“Notwithstanding the urgency of my business I have been detained here three days by a circumstance truly agreeable. I have had the happiness of seeing Captain Michael Cresap marching at the head of a formidable company of upwards of one hundred and thirty men from the mountains and backwoods; painted like Indians; armed with tomahawks and rifles; dressed in hunting shirts and moccasins; and, tho’ some of them had travelled hundreds of miles from the banks of the Ohio, they seemed to walk light and easy, and not with less spirit than at the first hour of their march.
“I was favored by being constantly in Captain Cresap’s company, and watched the behavior of his men and the manner in which he treated them, for is seems that all who go out to war under him do not only pay the most willing obedience to him as their commander, but in every instance of distress look up to him as their friend and father. A great part of his time was spent in listening to and relieving their wants, without any apparent sense of fatigue and trouble. When complaints were before him he determined with kindness and spirit, and on every occasion condescended to please without losing dignity.

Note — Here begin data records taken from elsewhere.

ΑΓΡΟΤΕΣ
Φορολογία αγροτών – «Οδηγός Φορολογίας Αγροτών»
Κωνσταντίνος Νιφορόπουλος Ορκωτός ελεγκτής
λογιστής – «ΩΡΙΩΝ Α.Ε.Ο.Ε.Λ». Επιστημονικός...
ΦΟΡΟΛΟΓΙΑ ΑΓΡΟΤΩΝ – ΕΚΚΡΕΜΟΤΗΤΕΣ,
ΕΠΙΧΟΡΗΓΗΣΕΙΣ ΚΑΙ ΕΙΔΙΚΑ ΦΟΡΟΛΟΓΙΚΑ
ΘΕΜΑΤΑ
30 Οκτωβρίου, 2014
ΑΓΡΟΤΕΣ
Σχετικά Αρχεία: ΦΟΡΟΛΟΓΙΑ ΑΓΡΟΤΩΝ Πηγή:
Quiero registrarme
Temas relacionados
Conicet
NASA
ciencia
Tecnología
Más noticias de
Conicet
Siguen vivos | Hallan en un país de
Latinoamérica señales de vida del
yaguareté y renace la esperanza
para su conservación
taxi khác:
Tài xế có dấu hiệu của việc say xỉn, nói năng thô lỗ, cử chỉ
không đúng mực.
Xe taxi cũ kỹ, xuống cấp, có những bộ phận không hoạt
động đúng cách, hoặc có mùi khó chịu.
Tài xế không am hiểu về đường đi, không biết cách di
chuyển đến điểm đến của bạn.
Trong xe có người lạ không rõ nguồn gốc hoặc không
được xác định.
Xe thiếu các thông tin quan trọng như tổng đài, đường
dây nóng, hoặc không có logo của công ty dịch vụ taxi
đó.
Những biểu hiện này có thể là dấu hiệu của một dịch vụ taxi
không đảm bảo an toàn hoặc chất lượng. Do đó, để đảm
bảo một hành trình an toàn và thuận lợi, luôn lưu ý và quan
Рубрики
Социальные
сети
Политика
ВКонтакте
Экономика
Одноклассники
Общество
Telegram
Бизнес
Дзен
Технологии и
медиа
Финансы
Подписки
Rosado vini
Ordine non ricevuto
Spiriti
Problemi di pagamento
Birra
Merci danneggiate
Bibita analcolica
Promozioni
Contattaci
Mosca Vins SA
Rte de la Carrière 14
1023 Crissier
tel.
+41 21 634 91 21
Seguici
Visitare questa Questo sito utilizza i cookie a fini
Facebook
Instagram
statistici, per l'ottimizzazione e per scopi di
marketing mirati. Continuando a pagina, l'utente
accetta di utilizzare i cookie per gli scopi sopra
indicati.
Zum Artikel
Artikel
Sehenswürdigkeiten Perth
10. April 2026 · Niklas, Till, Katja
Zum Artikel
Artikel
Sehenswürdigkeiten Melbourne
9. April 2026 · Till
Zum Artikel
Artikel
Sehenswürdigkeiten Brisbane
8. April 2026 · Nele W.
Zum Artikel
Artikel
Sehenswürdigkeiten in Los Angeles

“Yesterday, July 31st, the company were supplied with a small quantity of powder, from the magazine, which wanted airing, and was not in good order for rifles: in the evening, however, they were drawn out to show the gentlemen of the town their dexterity in shooting. A clap board with a mark the size of a dollar was put up; they began to fire offhand, and the bystanders were surprised. Few shots were made that were not close to, or into, the paper. When they had shot some time in this way, some lay on their backs, some on their breasts or sides, others ran twenty or thirty steps, and, firing as they ran, appeared to be equally certain of the mark. With this performance the company were more than satisfied, when a young man took up the board in his hand, and not by the end, but by the side, and, holding it up, his brother walked to the distance, and coolly shot into the white. Laying down his rifle he took the board, and holding it as it was held before, the second brother shot as the former had done.
“By this exhibition I was more astonished than pleased, but will you believe me when I tell you that one of the men took the board, and placing it between his legs, stood with his back to a tree, while another drove the centre?

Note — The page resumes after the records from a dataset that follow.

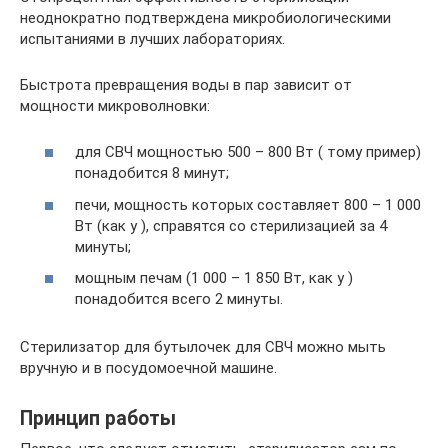
неоднократно подтверждена микробиологическими
испытаниями в лучших лабораториях.
Быстрота превращения воды в пар зависит от
мощности микроволновки:
для СВЧ мощностью 500 – 800 Вт ( тому пример)
понадобится 8 минут;
печи, мощность которых составляет 800 – 1 000
Вт (как у ), справятся со стерилизацией за 4
минуты;
мощным печам (1 000 – 1 850 Вт, как у )
понадобится всего 2 минуты.
Стерилизатор для бутылочек для СВЧ можно мыть
вручную и в посудомоечной машине.
Принцип работы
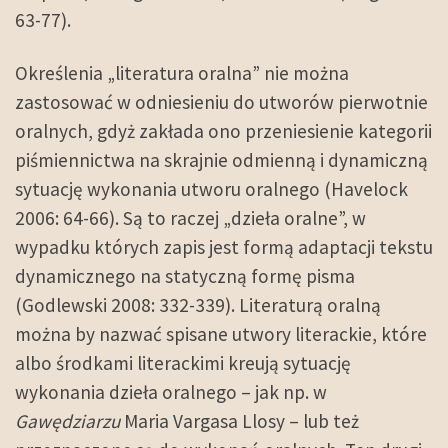
63-77).
Określenia „literatura oralna” nie można
zastosować w odniesieniu do utworów pierwotnie
oralnych, gdyż zakłada ono przeniesienie kategorii
piśmiennictwa na skrajnie odmienną i dynamiczną
sytuację wykonania utworu oralnego (Havelock
2006: 64-66). Są to raczej „dzieła oralne”, w
wypadku których zapis jest formą adaptacji tekstu
dynamicznego na statyczną formę pisma
(Godlewski 2008: 332-339). Literaturą oralną
można by nazwać spisane utwory literackie, które
albo środkami literackimi kreują sytuację
wykonania dzieła oralnego – jak np. w
Gawędziarzu
Maria Vargasa Llosy – lub też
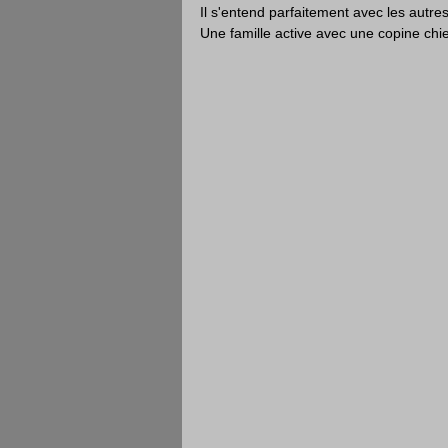
Il s'entend parfaitement avec les autres 
Une famille active avec une copine chi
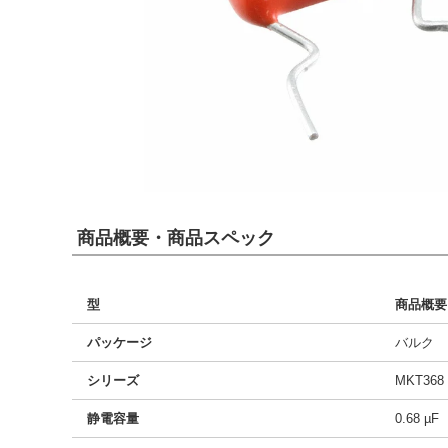
商品概要・商品スペック
型
商品概要
パッケージ
バルク
シリーズ
MKT368
静電容量
0.68 µF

“What would a regular army of considerable strength in the forests of America do with one thousand of these men, who want nothing to preserve their health but water from the spring; with a little parched corn (with what they can easily procure by hunting); and who, wrapped in their blankets in the dead of night, would choose the shade of a tree for their covering, and the earth for their bed?”
The descriptions we have quoted apply to the rifle companies of 1775, but they are a good general description of the abilities of the riflemen raised in the succeeding years of the war, many indeed being the same men who first volunteered in 1775. In the possession of one of his descendants is a letter from one of these men written many years after the Revolution to the son of an old comrade in arms, giving an account of that comrade’s experiences during a part of the war. The letter was written by Major Henry Bedinger of Berkeley County, Virginia, to a son of General Samuel Finley.
Henry Bedinger was descended from an old German family. His grandfather had emigrated to America from Alsace in 1737 to escape persecution for his religious beliefs. The highest rank that Bedinger attained in the War of the Revolution was that of captain. He was a Knight of the Order of the Cincinnati, and he was, after the war, a major of the militia of Berkeley County. The document in possession of one of his descendants is undated, and appears to have been a rough copy or draught of the original, which may now be in the keeping of some one of the descendants of General Finley. We will give it almost entire. Such family letters are, we need scarcely say, of great value to all who are interested in historical research, supplying, as they do, the necessary details which fill out and amplify the bare facts of history, giving us a living picture of the times and events that they describe.
PART OF A LETTER FROM MAJOR HENRY BEDINGER TO A SON OF GENERAL SAMUEL
FINLEY
“Some time in 1774 the late Gen’l Sam’l Finley Came to Martinsburg, Berkeley County, Virginia, and engaged with the late Col’o John Morrow to assist his brother, Charles Morrow, in the business of a retail store.